This is the same fire that was about 3/4 of a mile from our home on Sunday. It's called the Santiago Fire, but our newscasters are now calling it the Modjeska Fire, since the wind shifted this morning and the fire has begun moving north into Modjeska Canyon, a very rural area directly east of our home by about 4-5 miles. It's a 10+ mile long canyon and so far it's burning at the further (southeasterly) end. It's mostly vegetation with some small and large homes spotted throughout, but because of the steep terrain there and the heat of the fire, the firefighters have mostly pulled out and are having to let it burn. Hundreds of homes will be lost. And likely thousands of domestic animals. It's a haven for horses.

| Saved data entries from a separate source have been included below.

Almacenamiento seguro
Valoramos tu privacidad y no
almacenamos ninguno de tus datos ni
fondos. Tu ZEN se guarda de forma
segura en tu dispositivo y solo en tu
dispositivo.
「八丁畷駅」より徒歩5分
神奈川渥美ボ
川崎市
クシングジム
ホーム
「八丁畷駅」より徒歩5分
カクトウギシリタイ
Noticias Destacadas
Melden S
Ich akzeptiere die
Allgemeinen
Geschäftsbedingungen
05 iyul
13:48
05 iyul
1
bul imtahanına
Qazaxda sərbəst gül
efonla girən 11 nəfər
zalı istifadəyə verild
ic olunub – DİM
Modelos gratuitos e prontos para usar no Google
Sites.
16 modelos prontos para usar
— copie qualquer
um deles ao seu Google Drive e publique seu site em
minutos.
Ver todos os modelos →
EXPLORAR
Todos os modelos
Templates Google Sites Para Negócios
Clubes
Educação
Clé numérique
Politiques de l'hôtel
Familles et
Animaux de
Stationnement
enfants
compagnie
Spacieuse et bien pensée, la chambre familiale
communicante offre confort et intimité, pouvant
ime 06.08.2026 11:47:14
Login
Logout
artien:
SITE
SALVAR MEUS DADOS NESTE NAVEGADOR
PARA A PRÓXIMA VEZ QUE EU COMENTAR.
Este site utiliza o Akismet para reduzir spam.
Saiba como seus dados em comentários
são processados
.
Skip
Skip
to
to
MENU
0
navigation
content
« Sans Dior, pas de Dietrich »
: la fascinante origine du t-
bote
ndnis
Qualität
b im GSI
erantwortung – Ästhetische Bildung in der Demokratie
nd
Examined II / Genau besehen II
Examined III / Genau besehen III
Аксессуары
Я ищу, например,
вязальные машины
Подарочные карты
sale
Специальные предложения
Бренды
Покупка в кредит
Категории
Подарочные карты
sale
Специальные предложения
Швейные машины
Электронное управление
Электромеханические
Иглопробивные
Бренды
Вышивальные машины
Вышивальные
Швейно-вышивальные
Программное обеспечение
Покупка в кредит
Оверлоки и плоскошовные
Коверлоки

The homes you see in the photo are a new group of subdivisions called Foothill Ranch. That's not the Canyon - it goes off to the right. All the homes in Foothill Ranch have been evacuated.
Our daughter in San Diego (and her family) were evacuated yesterday very early morning. So far their home is okay, but they can't return yet. San Diego has the worst of the fires, I think. Over 1400 homes have burned to date, and the fire is completely out of control. Southern California is known for its hills and small valleys and gullies. Usually homes aren't built in the gullies, so if a fire gets started, the wind can carry the embers from one gully and valley to another in nothing flat.
This is an enhanced satellite view of Southern California, showing the fires. The top one is Canyon Country, about 40 some miles north of Los Angeles. The one dot at the ocean is Malibu. The group inland from Malibu is Lake Arrowhead. Below that is our Santiago/Modjeska fire. The one below that is at Camp Pendleton in very north San Diego County. The bottom two groups are in the San Diego area. They're by far the biggest fires and the most dangerous to human life. Our TV is saying there are still 10 major fires burning in So. California. You can see how the winds carry the smoke out to sea, but the fires also spread that way. The Santa Ana winds, that were gusting from 40-60 mph have reduced to probably less than 10 now, so that's good. Fires won't spread as rapidly, but the dry brush gives them lots of fuel to burn.